A little more timely back at the beginning of the '90s were the weekly rap radio shows around the country, aircheck cassette tapes of which were often dubbed and re-dubbed and shared. Then there were the select weekly or monthly rap video shows on TV that ranged from small regional ones playing national rap music videos and showcasing local talent to the big national Yo! MTV Raps, which was then two years strong and a lifeline of hip-hop music and news to those in areas outside of big cities.

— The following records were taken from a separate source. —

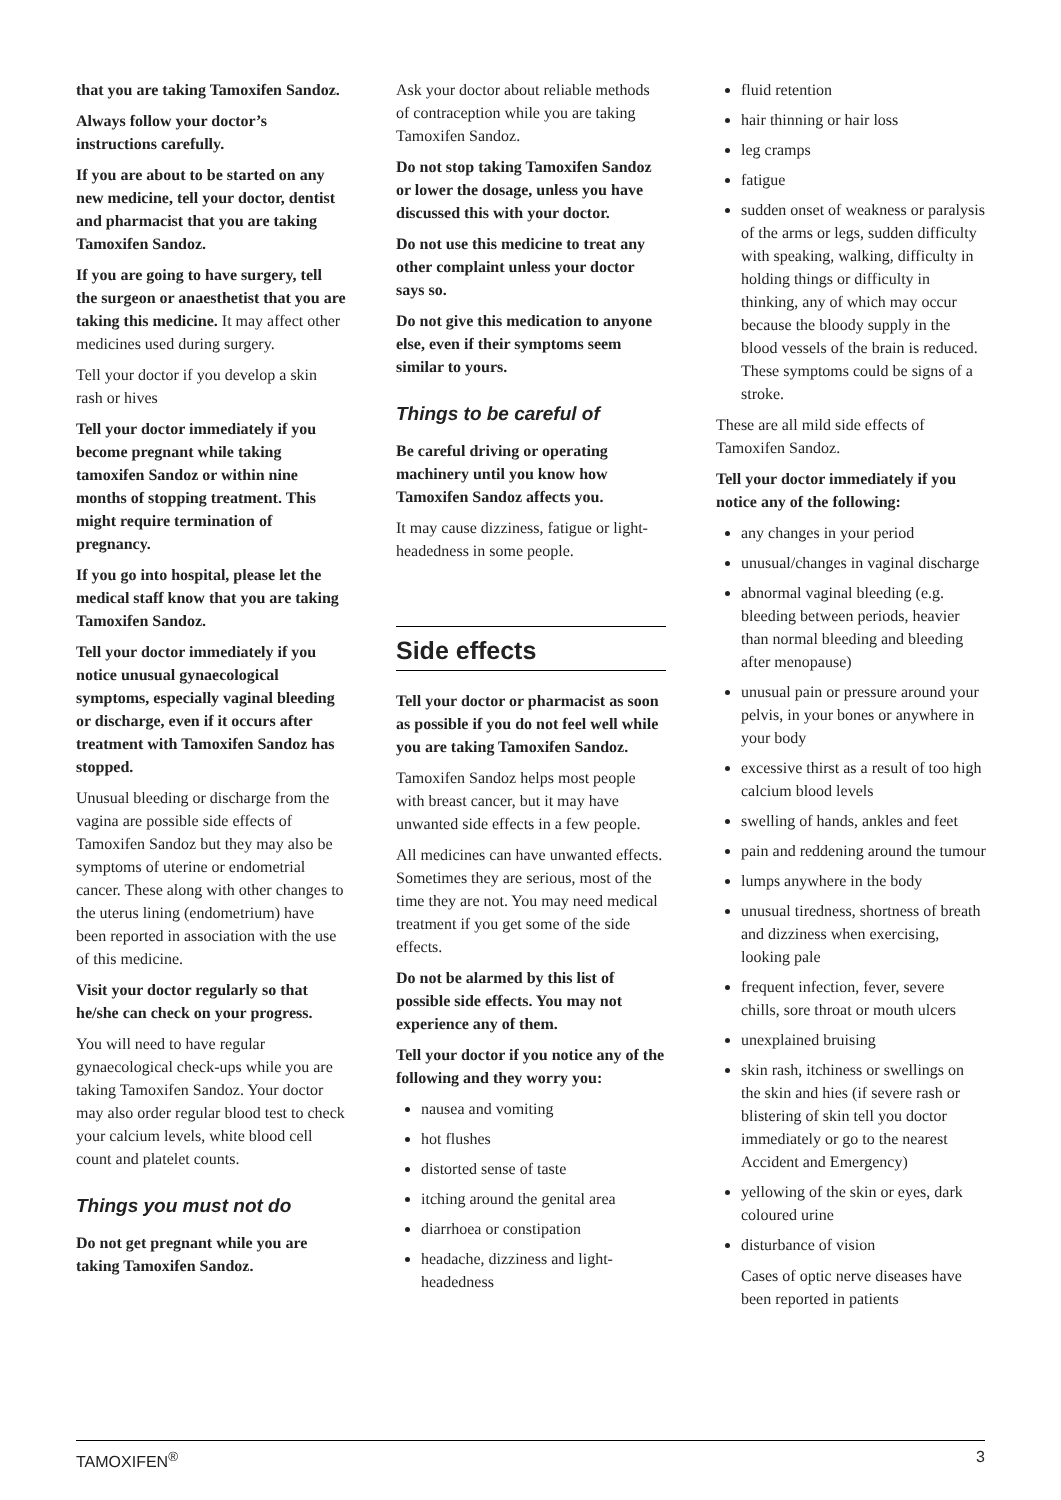that you are taking Tamoxifen Sandoz.
Always follow your doctor’s instructions carefully.
If you are about to be started on any new medicine, tell your doctor, dentist and pharmacist that you are taking Tamoxifen Sandoz.
If you are going to have surgery, tell the surgeon or anaesthetist that you are taking this medicine. It may affect other medicines used during surgery.
Tell your doctor if you develop a skin rash or hives
Tell your doctor immediately if you become pregnant while taking tamoxifen Sandoz or within nine months of stopping treatment. This might require termination of pregnancy.
If you go into hospital, please let the medical staff know that you are taking Tamoxifen Sandoz.
Tell your doctor immediately if you notice unusual gynaecological symptoms, especially vaginal bleeding or discharge, even if it occurs after treatment with Tamoxifen Sandoz has stopped.
Unusual bleeding or discharge from the vagina are possible side effects of Tamoxifen Sandoz but they may also be symptoms of uterine or endometrial cancer. These along with other changes to the uterus lining (endometrium) have been reported in association with the use of this medicine.
Visit your doctor regularly so that he/she can check on your progress.
You will need to have regular gynaecological check-ups while you are taking Tamoxifen Sandoz. Your doctor may also order regular blood test to check your calcium levels, white blood cell count and platelet counts.
Things you must not do
Do not get pregnant while you are taking Tamoxifen Sandoz.
Ask your doctor about reliable methods of contraception while you are taking Tamoxifen Sandoz.
Do not stop taking Tamoxifen Sandoz or lower the dosage, unless you have discussed this with your doctor.
Do not use this medicine to treat any other complaint unless your doctor says so.
Do not give this medication to anyone else, even if their symptoms seem similar to yours.
Things to be careful of
Be careful driving or operating machinery until you know how Tamoxifen Sandoz affects you.
It may cause dizziness, fatigue or light-headedness in some people.
Side effects
Tell your doctor or pharmacist as soon as possible if you do not feel well while you are taking Tamoxifen Sandoz.
Tamoxifen Sandoz helps most people with breast cancer, but it may have unwanted side effects in a few people.
All medicines can have unwanted effects. Sometimes they are serious, most of the time they are not. You may need medical treatment if you get some of the side effects.
Do not be alarmed by this list of possible side effects. You may not experience any of them.
Tell your doctor if you notice any of the following and they worry you:
nausea and vomiting
hot flushes
distorted sense of taste
itching around the genital area
diarrhoea or constipation
headache, dizziness and light-headedness
fluid retention
hair thinning or hair loss
leg cramps
fatigue
sudden onset of weakness or paralysis of the arms or legs, sudden difficulty with speaking, walking, difficulty in holding things or difficulty in thinking, any of which may occur because the bloody supply in the blood vessels of the brain is reduced. These symptoms could be signs of a stroke.
These are all mild side effects of Tamoxifen Sandoz.
Tell your doctor immediately if you notice any of the following:
any changes in your period
unusual/changes in vaginal discharge
abnormal vaginal bleeding (e.g. bleeding between periods, heavier than normal bleeding and bleeding after menopause)
unusual pain or pressure around your pelvis, in your bones or anywhere in your body
excessive thirst as a result of too high calcium blood levels
swelling of hands, ankles and feet
pain and reddening around the tumour
lumps anywhere in the body
unusual tiredness, shortness of breath and dizziness when exercising, looking pale
frequent infection, fever, severe chills, sore throat or mouth ulcers
unexplained bruising
skin rash, itchiness or swellings on the skin and hies (if severe rash or blistering of skin tell you doctor immediately or go to the nearest Accident and Emergency)
yellowing of the skin or eyes, dark coloured urine
disturbance of vision
Cases of optic nerve diseases have been reported in patients
TAMOXIFEN<sup>®</sup> 3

In addition to these media outlets was the novel hip-hop video magazine,  Slammin' Rap Video Magazine, which was a one-hour VHS videocassette tape published by BMG that retailed for $12.98. Often billing itself as material you would "not seen on MTV," the one-hour video production was hosted by Alex Winter (actor then famous for his role alongside a young Keanu Reeves in 1989's silly-but-fun comedy Sci-Fi Bill & Ted's Excellent Adventure). Slammin' was an ambitious, well-executed production that presented engaging artist interviews and showed music clips with the best hip-hop acts of the day. The premiere Vol. 1 1990 edition (see below in full) included KRS-One, MC Hammer, Queen Latifah, Tone-Loc, Special Ed, Public Enemy's Chuck D, Ice-T and his extended Rhyme Syndicate crew that included a young pre House of Pain Everlast, Rob Base & DJ E-Z Rock, Lakim Shabazz, Salt 'N' Pepa, Kid 'N' Play, and Roxanne Shanté among others. That's a pretty darn impressive line-up for a video magazine! But for whatever reason, the shortlived Slammin' video magazine series never took off in a huge way and only lasted for a handful of editions produced and published between 1990 and 1991. Along with Vol. 1 you can also see in full Vol. 3 of Slammin', which starred such hip-hop artists as LL Cool J, Too $hort, Schoolly D, Eric B & Rakim, D-Nice, and  Big Daddy Kane below. Both are really entertaining and educational in my opinion. And look in the used VHS bins at Amoeba for the occasional copy of the Slammin' video magazine series that shows up from time to time.